**Source document**

Geopolitics of a 12-month pause on research in Sri Lankan waters
How Sri Lanka is walking the tightrope between China and India as the Asian superpower rivalry intensifies
By Veeragathy Thanabalasingham
COLOMBO – Sri Lanka earlier this month averted what could have exploded into a geopolitical diplomatic crisis with an adroit manoeuvre that will see a one-year moratorium on all foreign ships conducting research in Sri Lankan waters.
The move stems from the backdrop of pressure, both overt and covert, applied largely by India, and more recently by the USA and Japan, against granting permission for Chinese research vessels to dock in Sri Lankan ports.
Foreign Minister Ali Sabri told the media last week that the moratorium will be effective from January 2024, and the concerned countries have been notified about the 12-month pause. He also explained that the decision was made with the aim of doing some capacity development to facilitate Sri Lanka to participate as an equal partner in the exploration activities carried out by foreign vessels in Sri Lankan waters.
There is no gainsaying that the government’s decision was spurred on by the most recent permission request from China for yet another of its research vessels, Xiang Yang Hong 03, to dock at the port of Colombo, ostensibly to carry out research in Sri Lankan waters in the next few months.
The request comes close on the heels of the visit by China’s Shi Yan 6, at the Colombo port in the latter part of October for research along the western coast of Sri Lanka, with the participation of the National Aquatic Resources Research and Development Agency (NARA) and the Ruhunu University. Permission for the visit was granted by the government despite objections from India, citing security concerns.

**Data section**
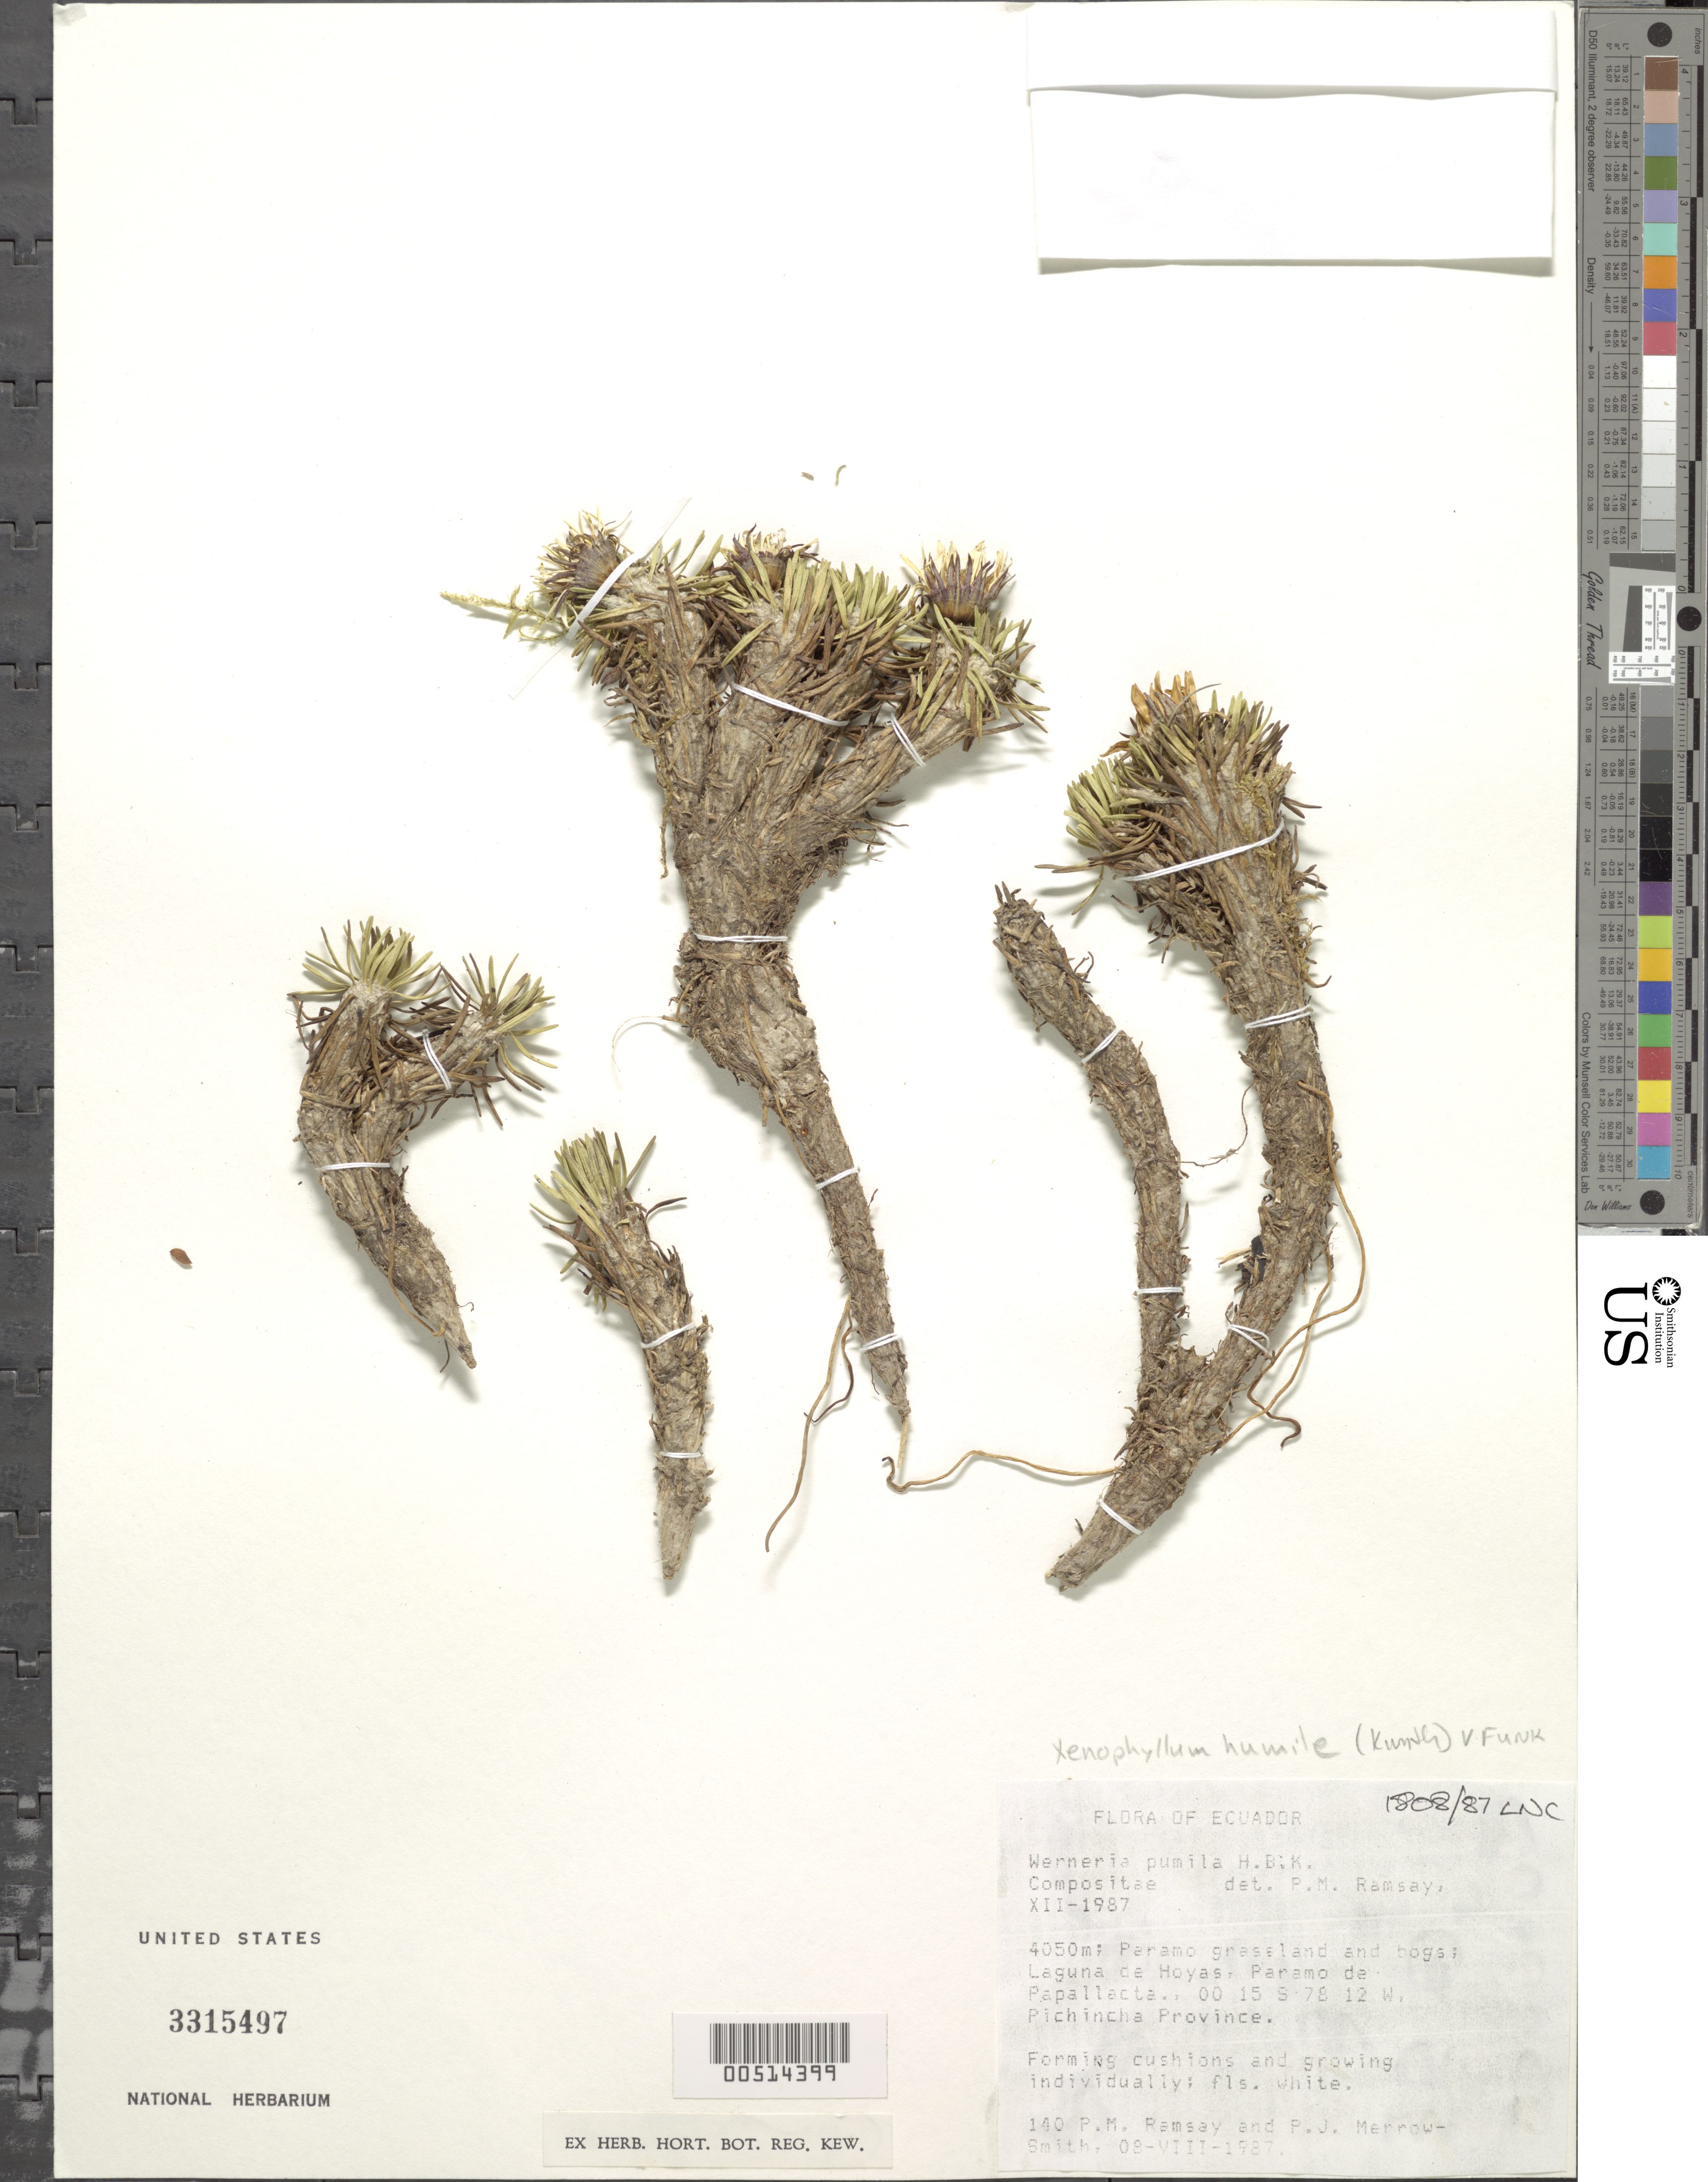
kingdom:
==
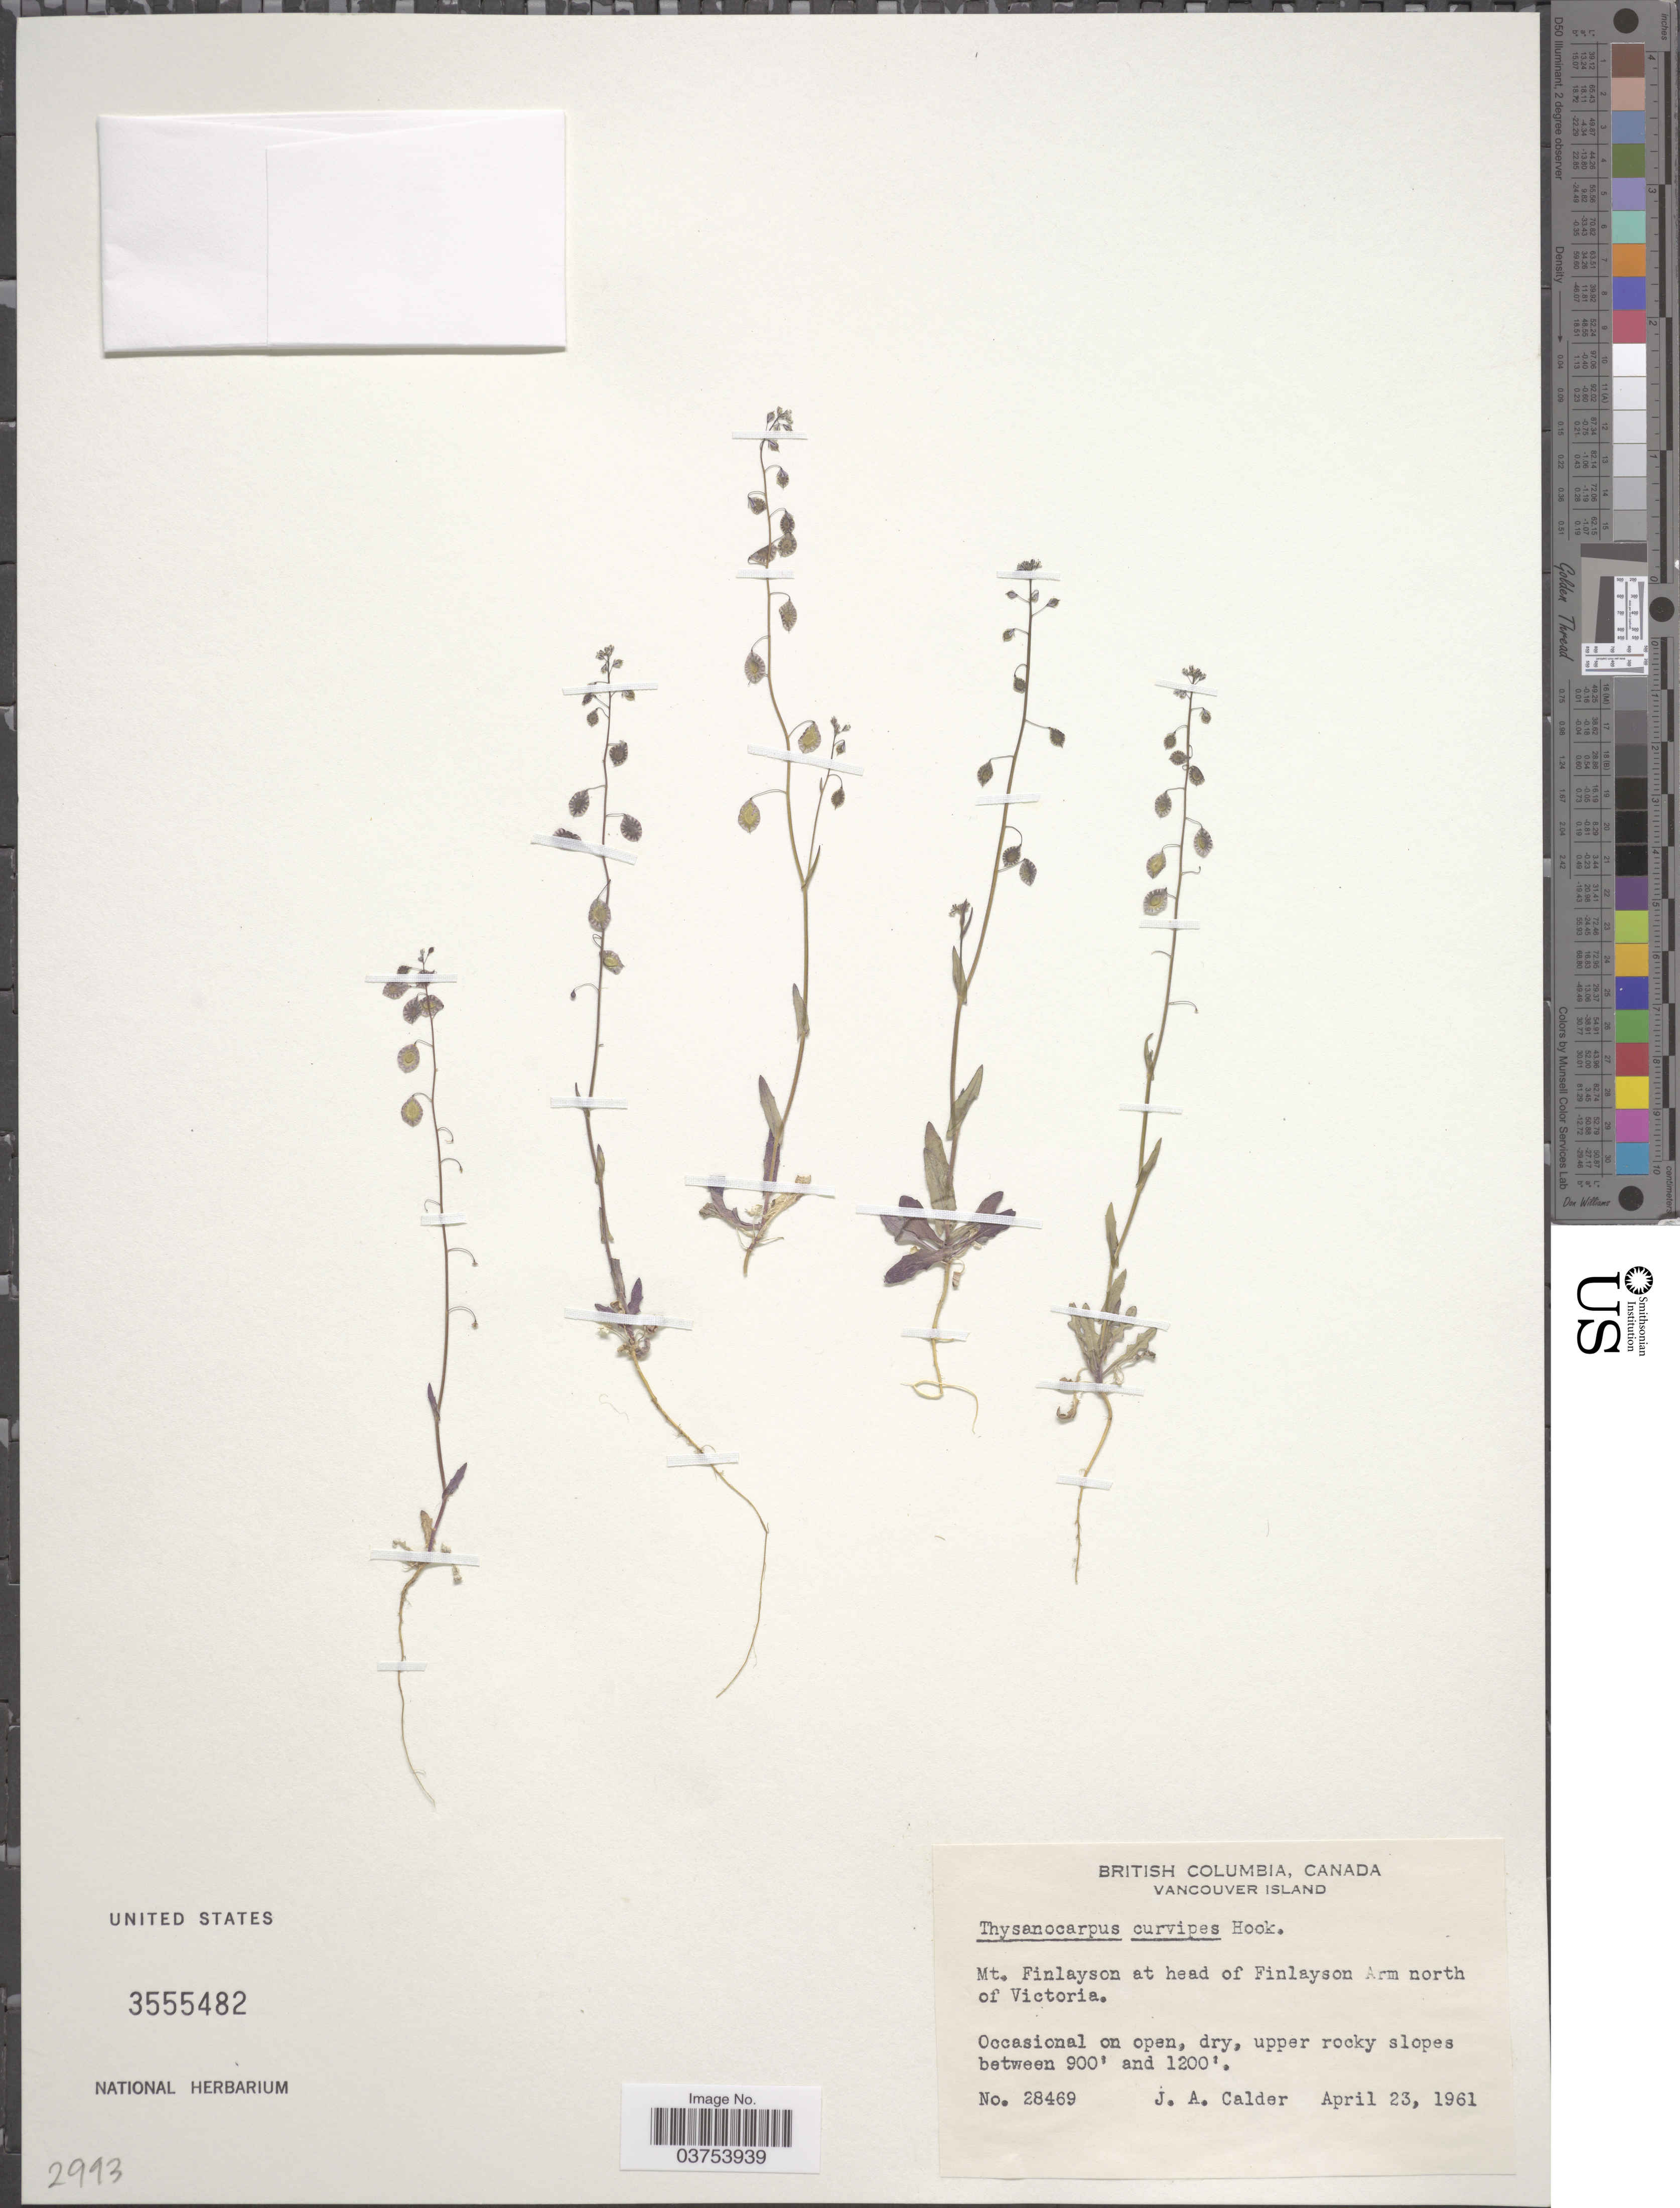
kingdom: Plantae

**What to work on**
[A] Answer these questions from the article on the research moratorium, one line each:
(i) From what month and year will the moratorium take effect?
(ii) Which Chinese research vessel's request to dock at Colombo prompted the government's decision?
(iii) Which two Sri Lankan bodies took part in the research carried out by Shi Yan 6?
[B] According to the article on the research moratorium, which countries applied pressure against letting Chinese research vessels dock in Sri Lankan ports? Name every one.
[C] Resume the article on the research moratorium after its last sentence.

**Results for the exercise**
[A]
(i) January 2024
(ii) Xiang Yang Hong 03
(iii) The National Aquatic Resources Research and Development Agency (NARA) and the Ruhunu University

[B] India, the USA, Japan

[C]
The new round of permission requests comes barely two months after the visit of Shi Yan 6 in October. What is worth noticing is that China has this time around, also sought permission from the Maldivian government for Xiang Yang Hong 03 to carry out deep-sea exploration in the South Indian Ocean from January 5 till late May. The ship, which is currently off the coast of Xiamen in the South China Sea, was scheduled to pass through the Strait of Malacca, subject to approval from both countries.
Of geopolitical interest is the fact that the permission request from the Maldives comes close on the heels of a pro-China government being installed in Malé. New president, Mohamed Muizzu, immediately after taking office last month, asked New Delhi to withdraw Indian troops from his country, fulfilling a campaign promise in the run-up to the recent presidential election.
Muizzu pledged in the ‘Week 14’ or the first 100 days in office manifesto, that his government would review and refocus all bilateral agreements entered into by the government of President Ibrahim Mohamed Solih, deemed as being intrusive to Maldives’ independence and sovereignty.
Along with asking New Delhi to withdraw Indian troops from the Maldives, President Muizzu has also announced he would be cancelling the Hydrography Agreement with India entered into by the Solih government in June 2019. The Agreement, which is set to expire on June 4, 2024, calls for a 6-month notice if either party seeks to cancel the agreement, failing which the Agreement would automatically be extended for a further five years.
It is amidst these fallouts that spell near-certain diplomatic spat between New Delhi and Malé that China has asked the Maldivian government to allow its research vessel to carry out deep-sea exploration in the South Indian Ocean next month. Now the question arises, how will the Sri Lankan government’s announcement of a one-year moratorium on foreign research vessels impact or shape the Maldives’ decision?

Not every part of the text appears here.